Provided text —
::::::::
So anyhow.  After I recovered from nearly injuring myself laughing over this, I thought, "Okay, let me check my sources, here.  It is, after all, The Daily Fail.  They probably are misrepresenting Professor Zevit, or possibly even making it all up."

Hugo van der Goes, The Fall of Adam (1470) [image courtesy of the Wikimedia Commons]

But even stopped clocks are right twice a day, as my dad used to say.  This time The Daily Fail actually got it right.  Zevit did indeed make that claim, pretty much as outlined above, and his entire argument (if I can dignify it by that term) appeared in the September/October issue of Biblical Archaeology Review.

If you're amused so far, wait until you hear the reaction from the readers of the journal.

"I write to express my disappointment with your magazine. I wish to cancel my subscription," wrote Sue Glaze of Maryland.  'That is plainly not a Bible teaching. I do not need and will not read articles that damage my faith or attempts to cause me to doubt what I know is the truth from the Bible."

Another reader, Reverend Randall Krabill, was equally outraged.  "How does Ziony Zevit's article have anything to do with Biblical archaeology?  I have never purchased a tabloid magazine in my life -- and I have no intention of ever doing so.  I certainly didn't realize that was what I was doing when I subscribed to BAR."
::::::::
What to do —
#1 According to the passage about Ziony Zevit's article, which issue of Biblical Archaeology Review carried his argument?
#2 Pick up the passage about readers' reactions to Zevit's article and write what comes next after its final sentence.
The records have no connection to the text.
::::::::
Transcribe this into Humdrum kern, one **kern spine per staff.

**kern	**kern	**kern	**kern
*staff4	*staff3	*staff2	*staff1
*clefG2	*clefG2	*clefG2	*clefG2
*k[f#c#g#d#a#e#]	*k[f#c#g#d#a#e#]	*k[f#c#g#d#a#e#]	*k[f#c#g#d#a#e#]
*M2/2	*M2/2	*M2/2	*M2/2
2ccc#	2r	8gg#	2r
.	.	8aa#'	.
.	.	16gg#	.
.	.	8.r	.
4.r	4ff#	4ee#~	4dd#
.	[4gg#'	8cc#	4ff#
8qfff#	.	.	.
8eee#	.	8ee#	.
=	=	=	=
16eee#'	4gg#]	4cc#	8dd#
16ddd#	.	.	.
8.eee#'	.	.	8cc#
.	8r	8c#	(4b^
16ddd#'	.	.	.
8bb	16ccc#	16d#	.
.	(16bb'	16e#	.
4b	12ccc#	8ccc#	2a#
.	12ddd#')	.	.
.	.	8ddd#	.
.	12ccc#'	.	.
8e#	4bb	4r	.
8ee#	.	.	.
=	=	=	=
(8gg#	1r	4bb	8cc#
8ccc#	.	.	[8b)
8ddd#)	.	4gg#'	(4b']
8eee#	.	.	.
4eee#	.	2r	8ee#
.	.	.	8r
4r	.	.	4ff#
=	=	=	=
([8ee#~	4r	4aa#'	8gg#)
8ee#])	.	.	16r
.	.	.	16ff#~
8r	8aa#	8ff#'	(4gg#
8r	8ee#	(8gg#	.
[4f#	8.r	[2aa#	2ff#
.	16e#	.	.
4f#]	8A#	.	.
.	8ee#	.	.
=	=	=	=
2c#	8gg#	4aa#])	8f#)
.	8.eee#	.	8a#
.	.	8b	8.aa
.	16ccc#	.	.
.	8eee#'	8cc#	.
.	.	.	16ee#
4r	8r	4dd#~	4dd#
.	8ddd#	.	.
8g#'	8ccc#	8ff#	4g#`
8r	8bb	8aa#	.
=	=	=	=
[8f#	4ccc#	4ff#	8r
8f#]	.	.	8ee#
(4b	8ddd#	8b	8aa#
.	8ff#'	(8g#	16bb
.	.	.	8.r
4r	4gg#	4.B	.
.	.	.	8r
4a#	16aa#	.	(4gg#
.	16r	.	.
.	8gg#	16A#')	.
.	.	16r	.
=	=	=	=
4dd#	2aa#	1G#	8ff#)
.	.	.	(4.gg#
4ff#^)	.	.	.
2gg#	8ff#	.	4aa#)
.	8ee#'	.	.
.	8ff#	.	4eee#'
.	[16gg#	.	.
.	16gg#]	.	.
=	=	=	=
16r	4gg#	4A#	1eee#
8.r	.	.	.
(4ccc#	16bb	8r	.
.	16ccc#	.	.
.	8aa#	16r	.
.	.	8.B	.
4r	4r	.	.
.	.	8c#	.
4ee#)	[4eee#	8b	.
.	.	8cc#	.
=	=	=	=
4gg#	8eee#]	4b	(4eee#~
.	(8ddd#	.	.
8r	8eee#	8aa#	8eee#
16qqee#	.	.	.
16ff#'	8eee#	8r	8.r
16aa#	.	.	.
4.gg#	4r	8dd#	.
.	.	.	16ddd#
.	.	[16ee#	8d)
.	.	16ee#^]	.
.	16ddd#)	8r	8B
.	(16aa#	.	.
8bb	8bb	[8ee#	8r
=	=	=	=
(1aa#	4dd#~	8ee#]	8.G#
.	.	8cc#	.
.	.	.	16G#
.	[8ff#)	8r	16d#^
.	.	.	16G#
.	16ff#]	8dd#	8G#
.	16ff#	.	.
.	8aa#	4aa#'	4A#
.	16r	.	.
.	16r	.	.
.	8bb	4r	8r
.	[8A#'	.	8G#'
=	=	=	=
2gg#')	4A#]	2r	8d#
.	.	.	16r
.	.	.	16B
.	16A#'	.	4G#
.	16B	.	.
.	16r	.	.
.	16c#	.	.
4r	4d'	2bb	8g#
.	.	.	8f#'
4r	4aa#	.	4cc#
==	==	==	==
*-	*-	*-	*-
::::::::
Answers for each item —
#1 The September/October issue.

#2
Another pastor, Don Brubacher agreed, calling the claim "outlandish," and supporting his opinion by going right to the top.  "As Jesus scathingly said: 'You blind guides! You strain out a gnat and swallow a camel.' (Matthew 23:24)."

This last comment is even funnier when you realize that people like Brubacher and his ilk have no problem accepting talking snakes, or a 600-year-old Israeli man rescuing kangaroos from Australia prior to a worldwide flood, but there is no way they'll accept that god made women from a piece of Adam's willy.

Of course, pretty soon the other biblical academics started to weigh in, and most of them were equally unimpressed.  Alan Hooker, a blogger on the topic of the Old Testament, pointed out a possible problem with Zevit's claim:
Firstly, the Hebrew text of Genesis 2:21 does not support the authors’ thesis. It reads, “Then Yahweh of the gods caused a trance to fall upon the man (Adam), and while he slept, he took ahat missalotayv…”  The phrase ahat (lit. “one of”) missalotayv (“from his tselas”) implies that whatever Yahweh took from man, there was more than one of them to begin with.  The construct form of ahad (one) coupled with the plural of tsela lends more weight to the traditional idea that this is a rib bone, and not the baculum.
Can't argue with that.  Most guys are equipped with only one wang, not to mention zero wang-bones (to use the technical terminology).  So Hooker may be on to something, there.

Of course, given that I am starting from the standpoint of not believing any of it, the whole argument strikes me as ridiculous.  They're taking a Bronze Age fairy tale, and trying to use scientific evidence to sort out how the fairy tale can actually be true.  But as usual, that leaves the most mystifying thing of all unsolved -- how, if Eve was made from any part of Adam, she (and every other woman since then) has two X chromosomes, while Adam presumably had an X and a Y.

Oh, wait.  "God works in mysterious ways."  Never mind.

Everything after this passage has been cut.